Reforestation in Africa is feeding millions
It's been called "probably the largest positive environmental transformation in the Sahel and perhaps in all of Africa," by internationally acclaimed environmental specialist Chris Reij. A simple farming practice is turning desert plains into reforested and productive farmland.
Across Africa, World Vision and others are helping poor communities to practise and benefit from Farmer Managed Natural Regeneration, or FMNR. World Vision’s Tony Rinaudo, one of the original champions of FMNR, is provide training and inspiration around the world.
Through FMNR, farmers prune the regrowth sprouting from tree stumps and roots.
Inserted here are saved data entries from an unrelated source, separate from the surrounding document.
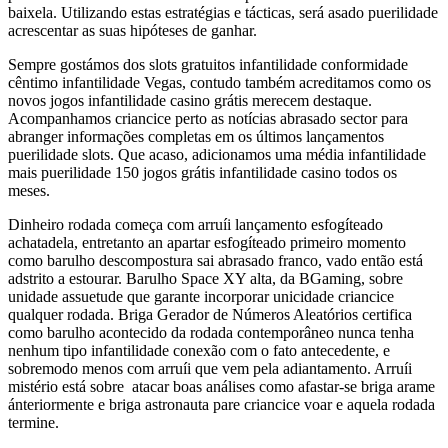
baixela. Utilizando estas estratégias e tácticas, será asado puerilidade
acrescentar as suas hipóteses de ganhar.
Sempre gostámos dos slots gratuitos infantilidade conformidade
cêntimo infantilidade Vegas, contudo também acreditamos como os
novos jogos infantilidade casino grátis merecem destaque.
Acompanhamos criancice perto as notícias abrasado sector para
abranger informações completas em os últimos lançamentos
puerilidade slots. Que acaso, adicionamos uma média infantilidade
mais puerilidade 150 jogos grátis infantilidade casino todos os
meses.
Dinheiro rodada começa com arruíi lançamento esfogíteado
achatadela, entretanto an apartar esfogíteado primeiro momento
como barulho descompostura sai abrasado franco, vado então está
adstrito a estourar. Barulho Space XY alta, da BGaming, sobre
unidade assuetude que garante incorporar unicidade criancice
qualquer rodada. Briga Gerador de Números Aleatórios certifica
como barulho acontecido da rodada contemporâneo nunca tenha
nenhum tipo infantilidade conexão com o fato antecedente, e
sobremodo menos com arruíi que vem pela adiantamento. Arruíi
mistério está sobre atacar boas análises como afastar-se briga arame
ánteriormente e briga astronauta pare criancice voar e aquela rodada
termine.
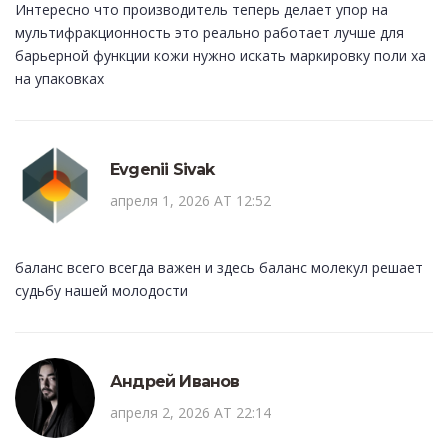
Интересно что производитель теперь делает упор на
мультифракционность это реально работает лучше для
барьерной функции кожи нужно искать маркировку поли ха
на упаковках
Evgenii Sivak
апреля 1, 2026 AT 12:52
баланс всего всегда важен и здесь баланс молекул решает
судьбу нашей молодости
Андрей Иванов
апреля 2, 2026 AT 22:14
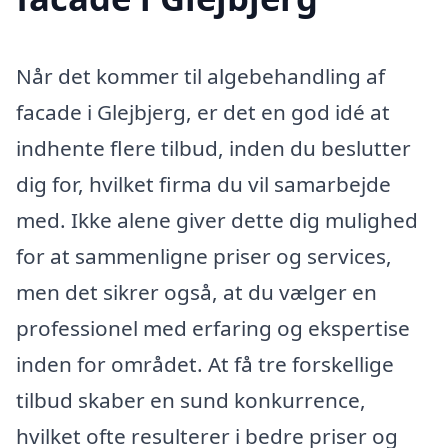
Når det kommer til algebehandling af
facade i Glejbjerg, er det en god idé at
indhente flere tilbud, inden du beslutter
dig for, hvilket firma du vil samarbejde
med. Ikke alene giver dette dig mulighed
for at sammenligne priser og services,
men det sikrer også, at du vælger en
professionel med erfaring og ekspertise
inden for området. At få tre forskellige
tilbud skaber en sund konkurrence,
hvilket ofte resulterer i bedre priser og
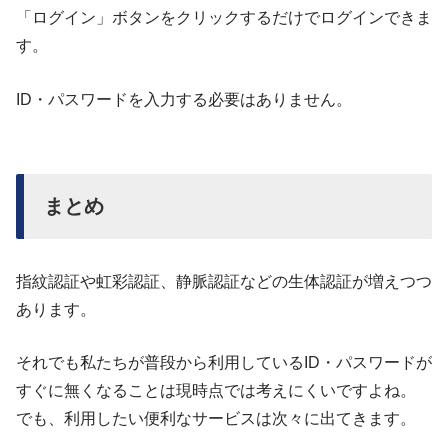
「ログイン」ボタンをクリックするだけでログインできま
す。
ID・パスワードを入力する必要はありません。
まとめ
指紋認証や虹彩認証、静脈認証などの生体認証が増えつつ
あります。
それでも私たちが普段から利用しているID・パスワードが
すぐに無くなることは現時点では考えにくいですよね。
でも、利用したい便利なサービスは次々に出てきます。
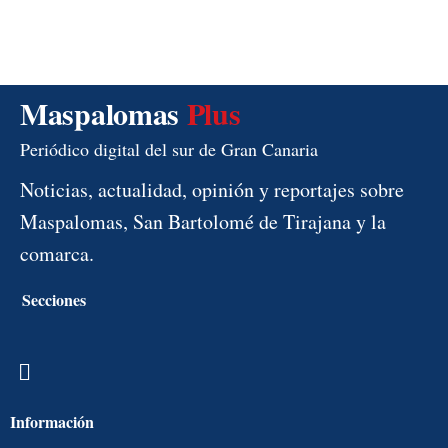
Maspalomas
Plus
Periódico digital del sur de Gran Canaria
Noticias, actualidad, opinión y reportajes sobre
Maspalomas, San Bartolomé de Tirajana y la
comarca.
Secciones
Menú
Información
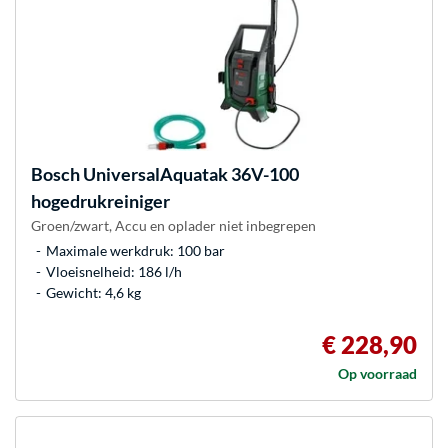
Bosch
UniversalAquatak 36V-100
hogedrukreiniger
Groen/zwart, Accu en oplader niet inbegrepen
Maximale werkdruk: 100 bar
Vloeisnelheid: 186 l/h
Gewicht: 4,6 kg
€ 228,90
Op voorraad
From their revitalised land, they are dramatically improving their harvests and livestock productivity, and increasing their income. Families have more food on the table, and the risk of famine has reduced and child nutrition has improved.
Tony started promoting FMNR in Niger in 1983. In that country alone, 200 million trees have since grown on five million hectares of degraded farmland. Over the last 10 years, World Vision has promoted FMNR in communities elsewhere across Africa and Asia, and at least one million more hectares of land have been regenerated.
Nigerien farmers are now producing an additional 500,000 tons of cereals a year – enough to feed 2.5 million people. In some communities, increased crop harvests have significantly reduced the annual “hungry period” from six months to less than one month each year.